[Activity] Copy out every line of the items below word for word, in the same order.

Dataset records:
■ ■ ■ ■ ■ ■ ■

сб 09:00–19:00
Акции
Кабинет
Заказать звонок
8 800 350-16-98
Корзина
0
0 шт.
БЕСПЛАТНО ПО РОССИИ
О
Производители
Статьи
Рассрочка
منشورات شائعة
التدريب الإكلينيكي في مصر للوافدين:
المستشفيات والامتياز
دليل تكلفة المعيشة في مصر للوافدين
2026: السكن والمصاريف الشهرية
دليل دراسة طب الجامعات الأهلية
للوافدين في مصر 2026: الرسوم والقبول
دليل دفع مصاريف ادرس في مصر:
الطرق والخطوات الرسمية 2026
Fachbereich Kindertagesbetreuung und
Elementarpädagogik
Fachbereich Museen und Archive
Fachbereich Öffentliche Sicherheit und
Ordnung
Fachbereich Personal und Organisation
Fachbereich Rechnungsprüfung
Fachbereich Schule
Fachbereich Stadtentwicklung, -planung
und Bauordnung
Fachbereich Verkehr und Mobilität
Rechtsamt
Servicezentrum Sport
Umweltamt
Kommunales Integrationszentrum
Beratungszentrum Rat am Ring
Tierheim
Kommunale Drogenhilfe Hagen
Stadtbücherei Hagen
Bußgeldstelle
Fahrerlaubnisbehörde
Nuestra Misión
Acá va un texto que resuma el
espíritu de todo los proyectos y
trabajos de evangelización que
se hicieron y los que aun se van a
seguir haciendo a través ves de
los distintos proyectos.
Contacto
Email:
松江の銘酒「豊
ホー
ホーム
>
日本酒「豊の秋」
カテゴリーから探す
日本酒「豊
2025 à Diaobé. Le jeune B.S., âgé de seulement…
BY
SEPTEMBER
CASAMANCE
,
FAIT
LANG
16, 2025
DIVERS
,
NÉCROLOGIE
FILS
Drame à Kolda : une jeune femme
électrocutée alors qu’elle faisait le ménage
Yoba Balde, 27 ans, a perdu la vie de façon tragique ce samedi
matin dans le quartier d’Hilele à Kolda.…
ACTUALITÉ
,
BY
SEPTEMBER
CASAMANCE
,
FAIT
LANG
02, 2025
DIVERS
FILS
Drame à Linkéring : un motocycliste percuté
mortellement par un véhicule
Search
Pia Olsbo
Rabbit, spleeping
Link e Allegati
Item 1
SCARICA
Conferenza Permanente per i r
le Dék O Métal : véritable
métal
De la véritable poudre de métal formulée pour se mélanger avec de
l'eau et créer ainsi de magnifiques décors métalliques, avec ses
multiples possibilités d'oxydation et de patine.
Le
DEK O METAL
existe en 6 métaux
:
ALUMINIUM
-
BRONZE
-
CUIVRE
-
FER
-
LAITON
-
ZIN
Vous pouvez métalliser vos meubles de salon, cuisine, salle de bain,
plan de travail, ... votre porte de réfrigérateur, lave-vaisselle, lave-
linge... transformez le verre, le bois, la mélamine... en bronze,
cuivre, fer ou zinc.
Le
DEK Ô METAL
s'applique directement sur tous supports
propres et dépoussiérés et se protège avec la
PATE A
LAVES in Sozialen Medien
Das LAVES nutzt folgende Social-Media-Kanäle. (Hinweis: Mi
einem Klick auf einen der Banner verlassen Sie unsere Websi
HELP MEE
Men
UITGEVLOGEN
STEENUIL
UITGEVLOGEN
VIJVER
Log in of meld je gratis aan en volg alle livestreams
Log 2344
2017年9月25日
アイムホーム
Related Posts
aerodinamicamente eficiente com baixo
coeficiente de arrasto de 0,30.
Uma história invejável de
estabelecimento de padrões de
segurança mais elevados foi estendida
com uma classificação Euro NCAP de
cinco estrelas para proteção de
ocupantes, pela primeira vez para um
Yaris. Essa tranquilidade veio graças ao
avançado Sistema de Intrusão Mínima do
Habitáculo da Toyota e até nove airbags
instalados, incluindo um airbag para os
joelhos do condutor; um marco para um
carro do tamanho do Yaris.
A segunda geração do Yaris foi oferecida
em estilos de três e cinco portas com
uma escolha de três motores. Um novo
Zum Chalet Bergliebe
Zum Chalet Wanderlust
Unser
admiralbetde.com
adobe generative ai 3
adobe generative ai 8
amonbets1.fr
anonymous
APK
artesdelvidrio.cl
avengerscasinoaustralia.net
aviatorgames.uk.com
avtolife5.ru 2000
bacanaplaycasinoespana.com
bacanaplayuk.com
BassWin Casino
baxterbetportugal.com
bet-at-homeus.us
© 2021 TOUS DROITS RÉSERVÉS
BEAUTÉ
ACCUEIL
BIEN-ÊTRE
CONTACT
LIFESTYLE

■ ■ ■ ■ ■ ■ ■

[Result for this task]
сб 09:00–19:00
Акции
Кабинет
Заказать звонок
8 800 350-16-98
Корзина
0
0 шт.
БЕСПЛАТНО ПО РОССИИ
О
Производители
Статьи
Рассрочка
منشورات شائعة
التدريب الإكلينيكي في مصر للوافدين:
المستشفيات والامتياز
دليل تكلفة المعيشة في مصر للوافدين
2026: السكن والمصاريف الشهرية
دليل دراسة طب الجامعات الأهلية
للوافدين في مصر 2026: الرسوم والقبول
دليل دفع مصاريف ادرس في مصر:
الطرق والخطوات الرسمية 2026
Fachbereich Kindertagesbetreuung und
Elementarpädagogik
Fachbereich Museen und Archive
Fachbereich Öffentliche Sicherheit und
Ordnung
Fachbereich Personal und Organisation
Fachbereich Rechnungsprüfung
Fachbereich Schule
Fachbereich Stadtentwicklung, -planung
und Bauordnung
Fachbereich Verkehr und Mobilität
Rechtsamt
Servicezentrum Sport
Umweltamt
Kommunales Integrationszentrum
Beratungszentrum Rat am Ring
Tierheim
Kommunale Drogenhilfe Hagen
Stadtbücherei Hagen
Bußgeldstelle
Fahrerlaubnisbehörde
Nuestra Misión
Acá va un texto que resuma el
espíritu de todo los proyectos y
trabajos de evangelización que
se hicieron y los que aun se van a
seguir haciendo a través ves de
los distintos proyectos.
Contacto
Email:
松江の銘酒「豊
ホー
ホーム
>
日本酒「豊の秋」
カテゴリーから探す
日本酒「豊
2025 à Diaobé. Le jeune B.S., âgé de seulement…
BY
SEPTEMBER
CASAMANCE
,
FAIT
LANG
16, 2025
DIVERS
,
NÉCROLOGIE
FILS
Drame à Kolda : une jeune femme
électrocutée alors qu’elle faisait le ménage
Yoba Balde, 27 ans, a perdu la vie de façon tragique ce samedi
matin dans le quartier d’Hilele à Kolda.…
ACTUALITÉ
,
BY
SEPTEMBER
CASAMANCE
,
FAIT
LANG
02, 2025
DIVERS
FILS
Drame à Linkéring : un motocycliste percuté
mortellement par un véhicule
Search
Pia Olsbo
Rabbit, spleeping
Link e Allegati
Item 1
SCARICA
Conferenza Permanente per i r
le Dék O Métal : véritable
métal
De la véritable poudre de métal formulée pour se mélanger avec de
l'eau et créer ainsi de magnifiques décors métalliques, avec ses
multiples possibilités d'oxydation et de patine.
Le
DEK O METAL
existe en 6 métaux
:
ALUMINIUM
-
BRONZE
-
CUIVRE
-
FER
-
LAITON
-
ZIN
Vous pouvez métalliser vos meubles de salon, cuisine, salle de bain,
plan de travail, ... votre porte de réfrigérateur, lave-vaisselle, lave-
linge... transformez le verre, le bois, la mélamine... en bronze,
cuivre, fer ou zinc.
Le
DEK Ô METAL
s'applique directement sur tous supports
propres et dépoussiérés et se protège avec la
PATE A
LAVES in Sozialen Medien
Das LAVES nutzt folgende Social-Media-Kanäle. (Hinweis: Mi
einem Klick auf einen der Banner verlassen Sie unsere Websi
HELP MEE
Men
UITGEVLOGEN
STEENUIL
UITGEVLOGEN
VIJVER
Log in of meld je gratis aan en volg alle livestreams
Log 2344
2017年9月25日
アイムホーム
Related Posts
aerodinamicamente eficiente com baixo
coeficiente de arrasto de 0,30.
Uma história invejável de
estabelecimento de padrões de
segurança mais elevados foi estendida
com uma classificação Euro NCAP de
cinco estrelas para proteção de
ocupantes, pela primeira vez para um
Yaris. Essa tranquilidade veio graças ao
avançado Sistema de Intrusão Mínima do
Habitáculo da Toyota e até nove airbags
instalados, incluindo um airbag para os
joelhos do condutor; um marco para um
carro do tamanho do Yaris.
A segunda geração do Yaris foi oferecida
em estilos de três e cinco portas com
uma escolha de três motores. Um novo
Zum Chalet Bergliebe
Zum Chalet Wanderlust
Unser
admiralbetde.com
adobe generative ai 3
adobe generative ai 8
amonbets1.fr
anonymous
APK
artesdelvidrio.cl
avengerscasinoaustralia.net
aviatorgames.uk.com
avtolife5.ru 2000
bacanaplaycasinoespana.com
bacanaplayuk.com
BassWin Casino
baxterbetportugal.com
bet-at-homeus.us
© 2021 TOUS DROITS RÉSERVÉS
BEAUTÉ
ACCUEIL
BIEN-ÊTRE
CONTACT
LIFESTYLE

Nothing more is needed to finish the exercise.